Dimitri en rêve depuis qu’il est petit. C’est désormais une réalité. Ce jeune homme de 22 ans a prêté serment, jeudi après-midi, pour devenir surveillant pénitentiaire.
C’est au cours d’une cérémonie très officielle, organisée au palais de justice de Meaux, qu’il a levé la main. A ses côtés : 18 femmes et hommes âgés de 20 à 41 ans, sortis de l’Ecole nationale d’administration pénitentiaire, implantée à Agen (Lot-et-Garonne), où ils ont passé huit mois.

« Vous êtes l’aboutissement des décisions que nous prenons au niveau pénal », a rappelé la procureure Dominique Laurens, qui a souligné « le respect des magistrats du parquet » pour leur travail. Quant au président du Tribunal de grande instance, Bertrand Menay, il est revenu sur leurs droits et devoirs, en évoquant le code de déontologie de l’administration pénitentiaire.

Le directeur de la prison de Meaux-Chauconin Pascal Bruneau assistait à la prestation de serment de cette promotion : « Ils sont en stage de pré-affectation à Meaux-Chauconin depuis deux semaines ».
Une bonne nouvelle pour cette prison, qui souffre d’un sous-effectif en personnel. « Il manque encore 30 ou 40 surveillants. Nous sommes dans une situation critique », estime d’ailleurs David Deruelle, du syndicat Force ouvrière.
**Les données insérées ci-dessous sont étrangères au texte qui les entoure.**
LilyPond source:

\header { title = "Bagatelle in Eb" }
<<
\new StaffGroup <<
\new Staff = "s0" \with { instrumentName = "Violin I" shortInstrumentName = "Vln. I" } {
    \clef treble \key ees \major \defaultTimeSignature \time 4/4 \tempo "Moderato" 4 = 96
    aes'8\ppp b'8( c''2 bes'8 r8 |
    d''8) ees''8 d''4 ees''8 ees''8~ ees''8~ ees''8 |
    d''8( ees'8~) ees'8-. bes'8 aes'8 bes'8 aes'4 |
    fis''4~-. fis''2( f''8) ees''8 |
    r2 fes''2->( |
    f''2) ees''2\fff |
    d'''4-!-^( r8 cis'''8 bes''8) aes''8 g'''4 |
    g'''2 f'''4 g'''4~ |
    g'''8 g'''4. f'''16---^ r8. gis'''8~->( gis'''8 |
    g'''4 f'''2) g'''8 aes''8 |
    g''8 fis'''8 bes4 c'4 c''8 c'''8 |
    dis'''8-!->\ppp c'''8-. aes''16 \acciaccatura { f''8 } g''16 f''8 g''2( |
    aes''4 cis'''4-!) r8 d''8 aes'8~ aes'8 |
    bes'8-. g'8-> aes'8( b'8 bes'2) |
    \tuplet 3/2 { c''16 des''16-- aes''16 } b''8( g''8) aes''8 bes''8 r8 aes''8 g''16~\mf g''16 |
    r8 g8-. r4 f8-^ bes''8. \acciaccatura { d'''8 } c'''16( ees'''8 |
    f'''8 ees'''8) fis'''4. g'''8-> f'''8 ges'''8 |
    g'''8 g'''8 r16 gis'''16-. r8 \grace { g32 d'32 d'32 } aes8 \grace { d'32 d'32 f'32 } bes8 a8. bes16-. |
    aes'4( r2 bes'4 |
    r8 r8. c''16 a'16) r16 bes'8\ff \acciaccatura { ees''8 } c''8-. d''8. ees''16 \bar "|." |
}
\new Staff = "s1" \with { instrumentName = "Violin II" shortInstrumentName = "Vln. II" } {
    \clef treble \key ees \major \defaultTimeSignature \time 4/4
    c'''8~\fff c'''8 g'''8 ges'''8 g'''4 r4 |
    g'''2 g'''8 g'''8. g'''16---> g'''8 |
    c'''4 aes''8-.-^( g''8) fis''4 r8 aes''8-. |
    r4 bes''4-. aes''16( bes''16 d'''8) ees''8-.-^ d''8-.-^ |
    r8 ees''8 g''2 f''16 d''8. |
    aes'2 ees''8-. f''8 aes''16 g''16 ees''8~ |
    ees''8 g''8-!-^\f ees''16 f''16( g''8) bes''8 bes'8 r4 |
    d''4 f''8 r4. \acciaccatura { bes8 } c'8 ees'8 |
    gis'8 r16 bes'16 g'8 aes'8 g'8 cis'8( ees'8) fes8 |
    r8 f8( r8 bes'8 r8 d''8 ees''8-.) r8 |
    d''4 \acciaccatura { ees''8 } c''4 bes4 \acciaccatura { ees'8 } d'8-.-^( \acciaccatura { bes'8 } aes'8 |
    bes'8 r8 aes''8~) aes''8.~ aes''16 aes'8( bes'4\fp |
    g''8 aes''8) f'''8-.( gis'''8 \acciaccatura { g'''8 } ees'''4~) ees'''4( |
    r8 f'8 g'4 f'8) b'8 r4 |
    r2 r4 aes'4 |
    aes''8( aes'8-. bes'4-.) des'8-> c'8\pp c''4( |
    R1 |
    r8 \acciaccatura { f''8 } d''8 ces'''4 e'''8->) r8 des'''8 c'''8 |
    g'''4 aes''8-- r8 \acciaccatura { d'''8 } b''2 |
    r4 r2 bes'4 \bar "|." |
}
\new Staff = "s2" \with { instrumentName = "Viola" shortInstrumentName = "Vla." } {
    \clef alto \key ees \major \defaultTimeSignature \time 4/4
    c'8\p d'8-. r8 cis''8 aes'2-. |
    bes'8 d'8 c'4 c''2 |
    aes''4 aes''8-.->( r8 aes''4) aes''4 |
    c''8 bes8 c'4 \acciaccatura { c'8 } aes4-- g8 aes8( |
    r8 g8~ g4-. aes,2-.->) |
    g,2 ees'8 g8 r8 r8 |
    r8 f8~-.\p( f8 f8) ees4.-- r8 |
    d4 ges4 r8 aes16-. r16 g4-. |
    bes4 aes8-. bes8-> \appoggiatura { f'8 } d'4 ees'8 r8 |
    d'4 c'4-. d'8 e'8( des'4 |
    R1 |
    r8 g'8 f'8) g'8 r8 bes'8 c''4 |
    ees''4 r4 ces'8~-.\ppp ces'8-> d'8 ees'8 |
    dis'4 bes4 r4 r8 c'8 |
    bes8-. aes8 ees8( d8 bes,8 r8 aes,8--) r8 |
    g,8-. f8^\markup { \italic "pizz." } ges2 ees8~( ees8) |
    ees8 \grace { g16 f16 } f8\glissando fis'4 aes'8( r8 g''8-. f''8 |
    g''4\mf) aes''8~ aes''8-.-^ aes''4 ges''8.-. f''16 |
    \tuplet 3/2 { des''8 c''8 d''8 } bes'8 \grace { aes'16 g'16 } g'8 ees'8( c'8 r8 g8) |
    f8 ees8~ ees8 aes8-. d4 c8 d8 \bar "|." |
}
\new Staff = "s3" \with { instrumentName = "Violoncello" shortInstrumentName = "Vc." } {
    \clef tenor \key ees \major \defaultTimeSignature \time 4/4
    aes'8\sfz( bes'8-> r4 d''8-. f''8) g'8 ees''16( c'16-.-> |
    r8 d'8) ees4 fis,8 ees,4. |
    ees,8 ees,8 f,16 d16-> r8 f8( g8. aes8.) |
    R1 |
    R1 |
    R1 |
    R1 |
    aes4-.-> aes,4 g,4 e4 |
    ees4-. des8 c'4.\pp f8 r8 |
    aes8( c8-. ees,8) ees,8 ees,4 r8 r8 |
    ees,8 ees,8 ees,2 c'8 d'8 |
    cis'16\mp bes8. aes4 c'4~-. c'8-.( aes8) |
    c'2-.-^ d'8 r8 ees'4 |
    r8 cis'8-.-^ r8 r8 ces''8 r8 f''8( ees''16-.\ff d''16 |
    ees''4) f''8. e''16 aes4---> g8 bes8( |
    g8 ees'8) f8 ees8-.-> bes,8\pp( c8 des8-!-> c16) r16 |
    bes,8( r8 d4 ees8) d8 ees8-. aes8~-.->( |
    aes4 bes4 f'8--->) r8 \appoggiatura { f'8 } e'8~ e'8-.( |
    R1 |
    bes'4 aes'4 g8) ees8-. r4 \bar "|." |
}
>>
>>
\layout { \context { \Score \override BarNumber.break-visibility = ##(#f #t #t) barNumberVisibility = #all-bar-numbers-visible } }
Actuellement, 210 agents travaillent auprès de 960 hommes détenus, hébergés dans deux maisons d’arrêt, un centre détention, un quartier arrivants et un quartier nouveau concept. « A l’issue du classement, j’avais choisi cette prison car j’en avais entendu du bien », sourit Dimitri, pressé d’être sur le terrain.